Les Éditions Héloïse d’ORMESSON, je les aime pour leur ton, leur sensibilité, je les aime passionnément pour leur approche de l’art. Il y a eu "Baisers de collection" de Annabelle COMBES, "Ma double vie avec Chagall" de Caroline GRIMM, je découvre maintenant avec admiration la vie d’Hélène GALITZINE, modèle du peintre Henri MATISSE, sous la plume de David BRUNAT : « Une princesse modèle », un premier roman.
Si Hélène GALITZINE a du sang princier dans les veines, elle vivra surtout l’effondrement de tout un empire. A 8 ans, son père décède du typhus dans les geôles de l’armée rouge, laissant sa veuve seule pour élever une fratrie de quatre enfants. La famille s’exile en Allemagne puis en Italie. Elle s’installe à Arco près du Lac de Garde, là où sa mère s’emploiera à tenir une pension de famille. Hélène est une enfant qui aime la vie, éprise de liberté dont l’éducation sera confiée à des religieuses. Sa mère décédée, un nouveau départ est envisagé avec sa tante. Cette fois, c’est Nice qui devient le lieu de vie de la famille, c’est là qu’elle va se marier, avoir deux filles, travailler dans la haute couture et rencontrer le peintre, le maître du fauvisme avec qui elle va vivre des moments d’une intense complicité, une nouvelle vie s’offre désormais à Hélène GALITZINE.
Dès les premières lignes du roman, David BRUNAT nous fait part de sa démarche et des espaces de liberté qu’il s'est accordés pour évoquer l’itinéraire d’une femme dont la postérité est aujourd’hui assurée par la voie des toiles peintes de Henri MATISSE.
Mais après tout, un romancier peut affabuler à sa guise et n’a pas de comptes à rendre à la vérité. Ce n’est pas un historien, mais un faiseur d’histoires. Pas un mémorialiste, mais un machiniste des sentiments. Pas un moraliste, mais un conteur et un marionnettiste. P. 26
L'auteur s'approprie la voix d'Hélène GALITZINE elle-même pour retracer un itinéraire aussi chahuté que rocambolesque. Il brosse le portrait d'une femme "modèle", une femme qui a su s'adapter aux circonstances de la vie, à moins que son existence relève d'une autre puissance. David BRUNAT nous fait ainsi toucher du doigt les contours du destin, un sujet universel et intemporel. De tous temps, l’homme s’est intéressé à la force suprême ou au hasard des coïncidences pour justifier le fil de son existence.

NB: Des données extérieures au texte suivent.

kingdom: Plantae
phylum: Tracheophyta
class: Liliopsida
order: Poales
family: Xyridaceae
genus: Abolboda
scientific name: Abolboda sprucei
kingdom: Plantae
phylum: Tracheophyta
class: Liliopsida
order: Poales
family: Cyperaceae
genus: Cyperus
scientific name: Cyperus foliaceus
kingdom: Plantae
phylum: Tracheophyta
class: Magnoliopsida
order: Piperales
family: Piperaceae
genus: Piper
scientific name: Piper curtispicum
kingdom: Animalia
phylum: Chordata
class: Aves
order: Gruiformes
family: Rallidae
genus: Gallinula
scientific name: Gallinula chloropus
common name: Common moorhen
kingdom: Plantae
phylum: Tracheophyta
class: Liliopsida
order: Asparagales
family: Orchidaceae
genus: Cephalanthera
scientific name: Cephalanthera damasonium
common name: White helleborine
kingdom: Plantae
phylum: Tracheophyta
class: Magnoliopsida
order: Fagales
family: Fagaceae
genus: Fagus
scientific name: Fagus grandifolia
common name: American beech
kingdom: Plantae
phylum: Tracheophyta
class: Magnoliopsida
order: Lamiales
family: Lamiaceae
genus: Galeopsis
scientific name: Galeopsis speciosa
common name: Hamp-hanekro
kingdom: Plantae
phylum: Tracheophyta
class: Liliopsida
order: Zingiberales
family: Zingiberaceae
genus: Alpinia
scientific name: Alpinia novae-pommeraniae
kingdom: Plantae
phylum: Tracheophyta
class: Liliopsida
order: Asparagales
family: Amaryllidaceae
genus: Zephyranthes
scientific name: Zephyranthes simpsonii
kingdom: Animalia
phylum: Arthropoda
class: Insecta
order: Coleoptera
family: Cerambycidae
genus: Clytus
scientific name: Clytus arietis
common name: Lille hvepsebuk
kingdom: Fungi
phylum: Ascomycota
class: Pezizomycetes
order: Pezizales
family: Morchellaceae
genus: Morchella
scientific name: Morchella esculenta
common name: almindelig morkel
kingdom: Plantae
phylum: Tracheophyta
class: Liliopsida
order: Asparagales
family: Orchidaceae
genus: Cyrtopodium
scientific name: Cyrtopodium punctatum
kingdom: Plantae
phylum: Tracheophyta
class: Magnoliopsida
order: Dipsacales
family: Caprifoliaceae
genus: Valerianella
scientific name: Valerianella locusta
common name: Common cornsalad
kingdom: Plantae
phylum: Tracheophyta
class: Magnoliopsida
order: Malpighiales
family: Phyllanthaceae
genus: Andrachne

A partir de l'histoire singulière d'une famille d'immigrés, russes, David BRUNAT évoque un large mouvement migratoire ayant donné lieu à une implantation massive dans le sud de la France, notamment sur Nice. Il s'en saisit aussi pour retracer une fresque historique sur une quarantaine d'années, donnant à voir une page de la grande Histoire.
Enfin, et là c'est un autre sens du mot "modèle" que va explorer David BRUNAT pour nous faire entrer dans l'atelier du peintre Henri MATISSE. Hélène GALIT fut l'une des muses du grand maître du fauvisme. C'est à travers les confidences d’Hélène GALITZINE que l’on découvre les centres d’intérêt du peintre, ses sources d’inspiration. Elle rencontrera Lydia DELECTORSKAYA, modèle également, qui, à la mort de l’artiste, vouera sa vie à une juste reconnaissance de la grandeur de son art.
Si la question de l'immortalité transcende le roman, l'art peut assurément devenir le canal de la postérité, c'est le fil que va tisser David BRUNAT. Que le peintre du bonheur, comme ses modèles, en soient assurés, plus jamais je ne regarderais une toile de l'artiste comme avant.
Plus confidentielle et pourtant, la maternité peut elle aussi offrir une certaine forme de postérité. Je ne l'avais jamais abordée de cette manière...
Mais l’expérience de la maternité constitua, à sa façon, une révélation spinoziste. […] Une descendance est une forme d’immortalité ou du moins d’existence continuée. P. 77-78
C'est aussi pour ça que j'aime la littérature, porter un nouveau regard sur les choses de la vie.
Dans un exercice narratif à deux voix, David BRUNAT pose des questions existentialistes et philosophiques, la cerise sur le gâteau d'un roman historique et artistique. Un premier roman prometteur sachant que l'homme a déjà fait ses preuves en matière d'écriture, il est homme de lettres et a déjà écrit des récits de vie sur Steve JOBS, Giovanni FALCONE, et puis un livre sur l'histoire du Titanic.